Bildkarten als Workshop-Tool: Die Caleidoscopio-Cards
Ende 2015 hatte ich Gelegenheit, an einem Workshop zum Thema Innovationen teilzunehmen. Dort wurde die Innovationstoolbox von Kessels & Smit vorgestellt. Ich bin über Frauke Schmidt-Peter darauf aufmerksam geworden, die ich aus dem betahaus-Kontext schon länger kenne und die für K&S als Trainerin und Coach arbeitet. Diese Toolbox wäre eigentlich einen eigenen Bericht wert, aber am meisten haben mich die visuellen Methoden von Frauke beeindruckt. Deswegen hier eine kurze Abhandlung über ihre Bildkarten: die Caleidoscopio-Cards.

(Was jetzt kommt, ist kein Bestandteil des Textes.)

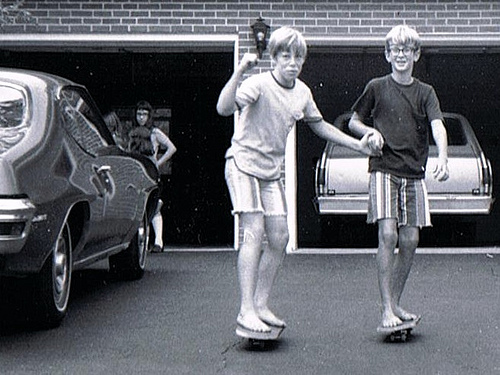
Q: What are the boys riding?
A: Skateboards.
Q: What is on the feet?
A: The boys are barefoot.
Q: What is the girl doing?
A: Watching the boys.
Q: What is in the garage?
A: A car.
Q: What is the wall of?
A: Brick.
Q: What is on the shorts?
A: Stripes.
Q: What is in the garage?
A: A car.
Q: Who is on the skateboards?
A: Two boys.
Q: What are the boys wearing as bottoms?
A: Striped shorts.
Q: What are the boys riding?
A: Skateboards.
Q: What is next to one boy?
A: A car.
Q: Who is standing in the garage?
A: A girl.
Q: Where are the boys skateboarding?
A: In the driveway.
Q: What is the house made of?
A: Brick.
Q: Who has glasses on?
A: The boy with the dark shirt on.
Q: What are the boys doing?
A: Riding skateboards.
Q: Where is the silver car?
A: Behind the boys.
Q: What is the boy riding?
A: A skateboard.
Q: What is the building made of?
A: Brick.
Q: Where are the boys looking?
A: Into the camera.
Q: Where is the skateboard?
A: On the ground.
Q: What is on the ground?
A: Two skateboards.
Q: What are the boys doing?
A: Holding hands and skating.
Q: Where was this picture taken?
A: In a driveway.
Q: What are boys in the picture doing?
A: Skateboarding.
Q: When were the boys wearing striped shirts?
A: While they were skateboarding.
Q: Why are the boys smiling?
A: Because they're skateboarding.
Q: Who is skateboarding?
A: Two boys.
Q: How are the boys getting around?
A: By skateboarding.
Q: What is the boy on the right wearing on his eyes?
A: Glasses.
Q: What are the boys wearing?
A: Striped shorts.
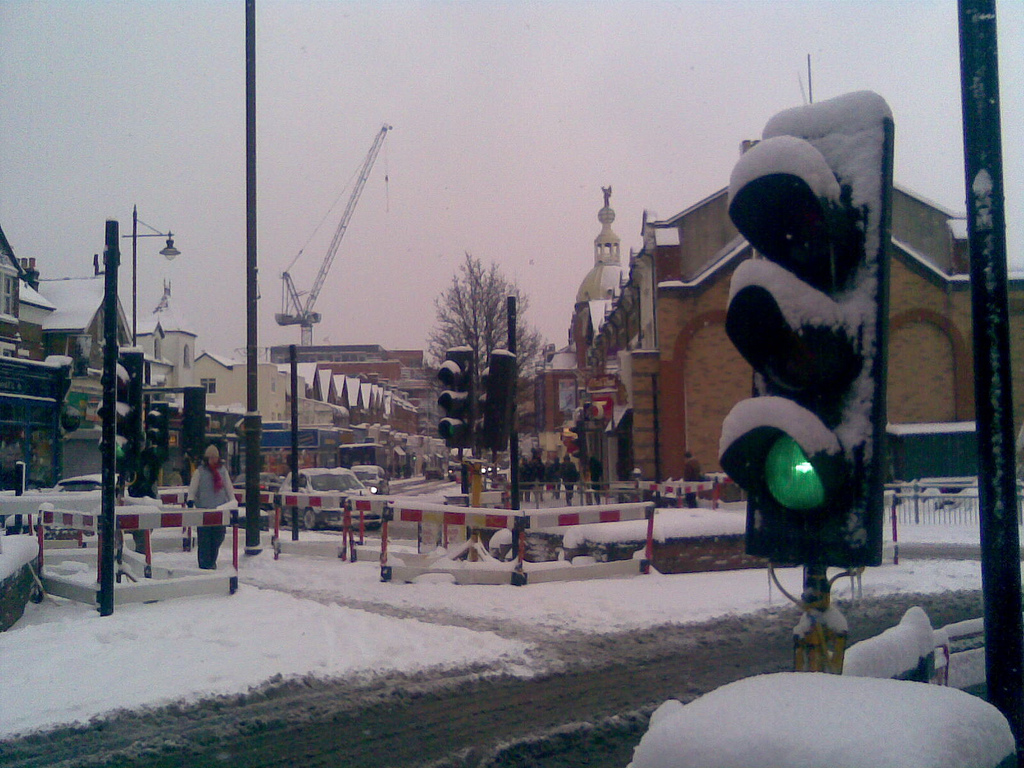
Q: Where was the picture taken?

Mit Bildkarten neue Assoziationen auslösen
Bislang habe ich in meinen Workshops keine Fotokarten eingesetzt. Was vielleicht auch daran liegt, dass ich keine Erfahrung damit hatte und es auch selbst nie ausprobiert habe. Aber seit dem Workshop zum Launch der Innovationstoolbox ist mein Methodenkoffer um ein visuelles Werkzeug reicher. Das fing schon in der Vorstellungsrunde an. Ich bin ja kein Freund klassischer Kennenlernrunden, in denen man reihum sagt, wer man ist und was man macht und so weiter. So ein Workshop-Start ist alles andere als dynamisch und verlängert eher das Morgengähnen.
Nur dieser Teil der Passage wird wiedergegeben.